#### GIVEN INSTRUCTION
Render every line of the entries below as one numbered list, skipping any blank lines.

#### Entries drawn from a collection
━━━━━━━━━━━━━━━━━━━━
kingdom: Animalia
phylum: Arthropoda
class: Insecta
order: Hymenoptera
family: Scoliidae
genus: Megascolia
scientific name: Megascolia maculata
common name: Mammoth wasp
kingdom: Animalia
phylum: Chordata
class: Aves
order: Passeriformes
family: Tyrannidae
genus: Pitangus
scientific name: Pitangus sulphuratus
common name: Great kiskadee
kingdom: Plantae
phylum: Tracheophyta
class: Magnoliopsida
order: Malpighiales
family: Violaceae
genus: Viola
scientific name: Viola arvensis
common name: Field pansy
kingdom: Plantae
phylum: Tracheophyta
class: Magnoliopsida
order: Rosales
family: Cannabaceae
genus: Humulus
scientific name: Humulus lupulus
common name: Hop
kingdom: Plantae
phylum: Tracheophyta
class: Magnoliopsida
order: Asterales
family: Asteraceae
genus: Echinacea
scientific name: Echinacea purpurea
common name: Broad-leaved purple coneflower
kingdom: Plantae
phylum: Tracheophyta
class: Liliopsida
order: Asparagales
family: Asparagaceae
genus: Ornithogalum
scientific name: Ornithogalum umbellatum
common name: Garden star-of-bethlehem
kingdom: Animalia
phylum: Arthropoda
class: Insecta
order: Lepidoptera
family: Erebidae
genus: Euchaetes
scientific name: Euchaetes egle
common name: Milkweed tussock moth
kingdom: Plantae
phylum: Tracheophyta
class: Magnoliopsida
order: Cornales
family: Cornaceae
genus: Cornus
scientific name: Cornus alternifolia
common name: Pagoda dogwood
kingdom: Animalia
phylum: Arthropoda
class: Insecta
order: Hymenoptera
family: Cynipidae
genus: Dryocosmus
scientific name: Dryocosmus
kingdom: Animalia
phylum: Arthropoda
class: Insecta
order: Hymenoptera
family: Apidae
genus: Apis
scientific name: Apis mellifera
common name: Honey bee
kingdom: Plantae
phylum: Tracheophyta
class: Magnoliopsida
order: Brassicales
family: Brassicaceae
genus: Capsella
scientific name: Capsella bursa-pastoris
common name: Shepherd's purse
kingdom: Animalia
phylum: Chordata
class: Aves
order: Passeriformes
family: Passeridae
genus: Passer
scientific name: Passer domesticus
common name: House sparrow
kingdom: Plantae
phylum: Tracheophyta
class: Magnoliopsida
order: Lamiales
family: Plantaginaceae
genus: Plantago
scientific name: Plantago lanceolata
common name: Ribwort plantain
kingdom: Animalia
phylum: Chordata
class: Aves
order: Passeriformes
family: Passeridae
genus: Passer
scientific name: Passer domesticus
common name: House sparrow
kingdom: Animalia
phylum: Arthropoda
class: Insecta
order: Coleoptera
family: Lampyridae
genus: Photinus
━━━━━━━━━━━━━━━━━━━━
#### RESULT OF THIS TASK
1. kingdom: Animalia
2. phylum: Arthropoda
3. class: Insecta
4. order: Hymenoptera
5. family: Scoliidae
6. genus: Megascolia
7. scientific name: Megascolia maculata
8. common name: Mammoth wasp
9. kingdom: Animalia
10. phylum: Chordata
11. class: Aves
12. order: Passeriformes
13. family: Tyrannidae
14. genus: Pitangus
15. scientific name: Pitangus sulphuratus
16. common name: Great kiskadee
17. kingdom: Plantae
18. phylum: Tracheophyta
19. class: Magnoliopsida
20. order: Malpighiales
21. family: Violaceae
22. genus: Viola
23. scientific name: Viola arvensis
24. common name: Field pansy
25. kingdom: Plantae
26. phylum: Tracheophyta
27. class: Magnoliopsida
28. order: Rosales
29. family: Cannabaceae
30. genus: Humulus
31. scientific name: Humulus lupulus
32. common name: Hop
33. kingdom: Plantae
34. phylum: Tracheophyta
35. class: Magnoliopsida
36. order: Asterales
37. family: Asteraceae
38. genus: Echinacea
39. scientific name: Echinacea purpurea
40. common name: Broad-leaved purple coneflower
41. kingdom: Plantae
42. phylum: Tracheophyta
43. class: Liliopsida
44. order: Asparagales
45. family: Asparagaceae
46. genus: Ornithogalum
47. scientific name: Ornithogalum umbellatum
48. common name: Garden star-of-bethlehem
49. kingdom: Animalia
50. phylum: Arthropoda
51. class: Insecta
52. order: Lepidoptera
53. family: Erebidae
54. genus: Euchaetes
55. scientific name: Euchaetes egle
56. common name: Milkweed tussock moth
57. kingdom: Plantae
58. phylum: Tracheophyta
59. class: Magnoliopsida
60. order: Cornales
61. family: Cornaceae
62. genus: Cornus
63. scientific name: Cornus alternifolia
64. common name: Pagoda dogwood
65. kingdom: Animalia
66. phylum: Arthropoda
67. class: Insecta
68. order: Hymenoptera
69. family: Cynipidae
70. genus: Dryocosmus
71. scientific name: Dryocosmus
72. kingdom: Animalia
73. phylum: Arthropoda
74. class: Insecta
75. order: Hymenoptera
76. family: Apidae
77. genus: Apis
78. scientific name: Apis mellifera
79. common name: Honey bee
80. kingdom: Plantae
81. phylum: Tracheophyta
82. class: Magnoliopsida
83. order: Brassicales
84. family: Brassicaceae
85. genus: Capsella
86. scientific name: Capsella bursa-pastoris
87. common name: Shepherd's purse
88. kingdom: Animalia
89. phylum: Chordata
90. class: Aves
91. order: Passeriformes
92. family: Passeridae
93. genus: Passer
94. scientific name: Passer domesticus
95. common name: House sparrow
96. kingdom: Plantae
97. phylum: Tracheophyta
98. class: Magnoliopsida
99. order: Lamiales
100. family: Plantaginaceae
101. genus: Plantago
102. scientific name: Plantago lanceolata
103. common name: Ribwort plantain
104. kingdom: Animalia
105. phylum: Chordata
106. class: Aves
107. order: Passeriformes
108. family: Passeridae
109. genus: Passer
110. scientific name: Passer domesticus
111. common name: House sparrow
112. kingdom: Animalia
113. phylum: Arthropoda
114. class: Insecta
115. order: Coleoptera
116. family: Lampyridae
117. genus: Photinus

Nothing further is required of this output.